Of all Colombia’s 50 million inhabitants, it had to be a libertine punk who is threatening to “morally do away with” former President Alvaro Uribe, a.k.a. “The Messiah,” and able to do so.
So many people who said that Uribe’s self-proclaimed moral rectitude is the work of a criminal mastermind have died, there’s even a term for it: “Suicide by Uribe.”
The rules
More important than the rule of law is that Colombia has rules; you do not mention Uribe and his father were intimate with Pablo Escobar and the Medellin Cartel, that his late older brother had two children with an extradited drug trafficker, that his family estate allegedly has its own mass grave and that his sons allegedly were in business with one of Colombia’s most notorious child rapists.
If you do, you deal with the consequences on your own because nobody will help you. Uribe has a Medal of Honor” and goes to church every Sunday, for crying out loud.
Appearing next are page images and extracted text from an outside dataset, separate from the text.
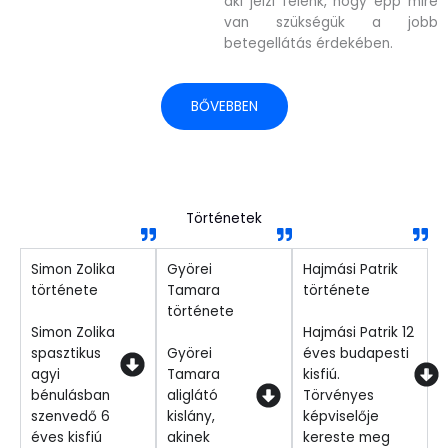
aki jelzi felénk, hogy épp mire
van szükségük a jobb
betegellátás érdekében.
BŐVEBBEN
Történetek
Simon Zolika
Györei
Hajmási Patrik
története
Tamara
története
története
Simon Zolika
Hajmási Patrik 12
spasztikus
Györei
éves budapesti
agyi
Tamara
kisfiú.
bénulásban
aliglátó
Törvényes
szenvedő 6
kislány,
képviselője
éves kisfiú
akinek
kereste meg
Instead, you repeat that “had it not been for Uribe we couldn’t go to our holiday homes because of the guerrillas,” “Uribe saved Colombia, “Uribe is the greatest Colombian ever” or you call him “the eternal president.”
If you do that you may be a mafia wife, but at least you will live long and happily ever after. Simple as that.
The law
The problem with the rules are the law. The evidence against the Uribe crime family has been piling up since 1984 that they are like 20 elephants in the room and have the political patron of President Ivan Duque begging the Supreme Court not to throw him in jail already.
Uribe has had the worst luck with the law as he keeps suing journalists who break the rules over “slander” or “infamy,” filling the courthouse with evidence of his family’s criminal empire.
The former president introduced the “rule of opinion” that would allow public opinion Uribe has been manipulating for decades to overrule the rule of law, but this turned out to be unconstitutional.
The irony
“The Messiah” is approximately 24 hours away from having his moral authority taken through a meat grinder, ironically by a journalist who spends more time having sex with his girlfriends than Uribe and his “good Colombians” spend in church.
The problem with Mendoza is that he wasn’t just trained by Gonzalo Guillen, arguably the country’s most respected journalist, he has a law degree.
This has become increasingly terrifying for Uribe as Guillen and Mendoza have not just won every single court case against the former president, their journalism is morally destroying Uribe’s attorneys and getting them eerily close to prison.
The two have had enough of Uribe, his self-proclaimed moral rectitude and the death threats. Having done away with the former President’s lawyers, Mendoza will on Wednesday begin to destroy Uribe in his non-fiction online TV series “Matarife.”
More than 100,000 Colombians have subscribed to his YouTube Channel, eager to see how the libertine punk will rip Uribe to shreds.
Countless others have subscribed to special Whatsapp and Telegram groups and are ready to upload the video, if Uribe is able to take it down.
The former president is cornered. If he takes down the video, it will be uploaded again hundredfold. Even if his attorneys weren’t already with one foot in the door, they wouldn’t dare make a move.
The last time “The Messiah” sued the punk, Mendoza appeared in court with such an abundance of evidence Uribe was forced to withdraw the lawsuit or risk life in prison.